Their addition to the list dramatically restricts American companies’ ability to trade with the Chinese companies.
This investigation shines a spotlight on the corporate relationships between these businesses and US companies that would otherwise go publicly unrecorded.
We looked at who has been providing the core web services required to operate the websites of the newly-blacklisted Chinese surveillance companies. We did the same for a number of other highly-controversial surveillance companies around the world.
Why did we publish this research? Our belief is that it’s in the public interest for consumers to be made aware of how U.S. big tech is doing business with surveillance companies involved an ongoing genocide, along with various breaches of our digital rights.
Not only are U.S. companies working with controversial Chinese companies, they are also helping the notorious NSO Group, as well as 16 other companies that have faced allegations of human rights abuses, stay online.
Through providing essential web services to these controversial companies, US firms are playing a part in the proliferation of highly invasive surveillance products that have the potential to undermine human rights around the world.

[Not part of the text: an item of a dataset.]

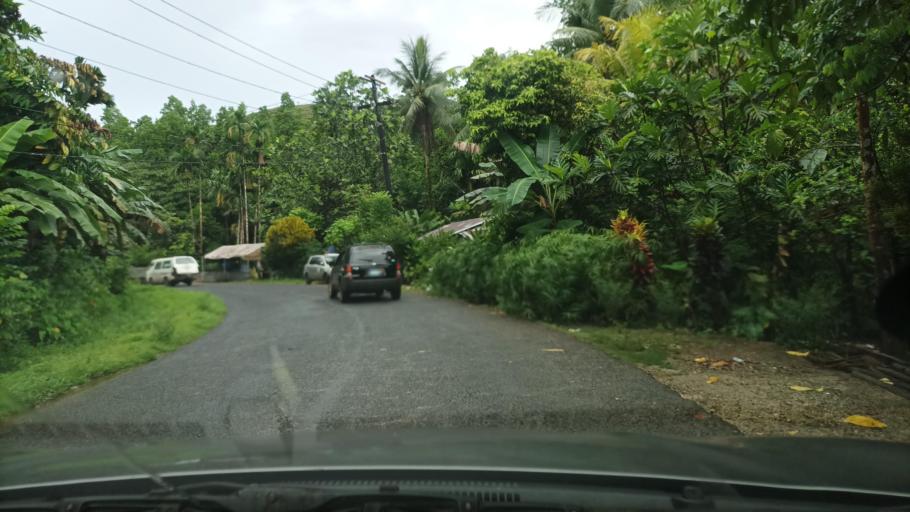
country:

Specifically, we reveal which US companies provide the following services for each surveillance company:
- Web hosting
- Content Delivery Network (CDN)
- Email hosting
- SSL certificate
- Name server
- Content Management System (CMS)
Proponents of increased surveillance have claimed that it has the potential to improve public safety. However, several studies have shown that these sophisticated surveillance technologies have also been used to enable human rights abuses in China.[2]
In Xinjiang, a complex web of surveillance measures has supported the forced imprisonment of an estimated 1 million predominantly Muslim ethnic groups, including the Uighurs.[3]
Despite the Trump administration’s efforts to decouple the American and Chinese technology sectors, the continued presence of American companies in more discreet settings shows that cooperation between the two remains.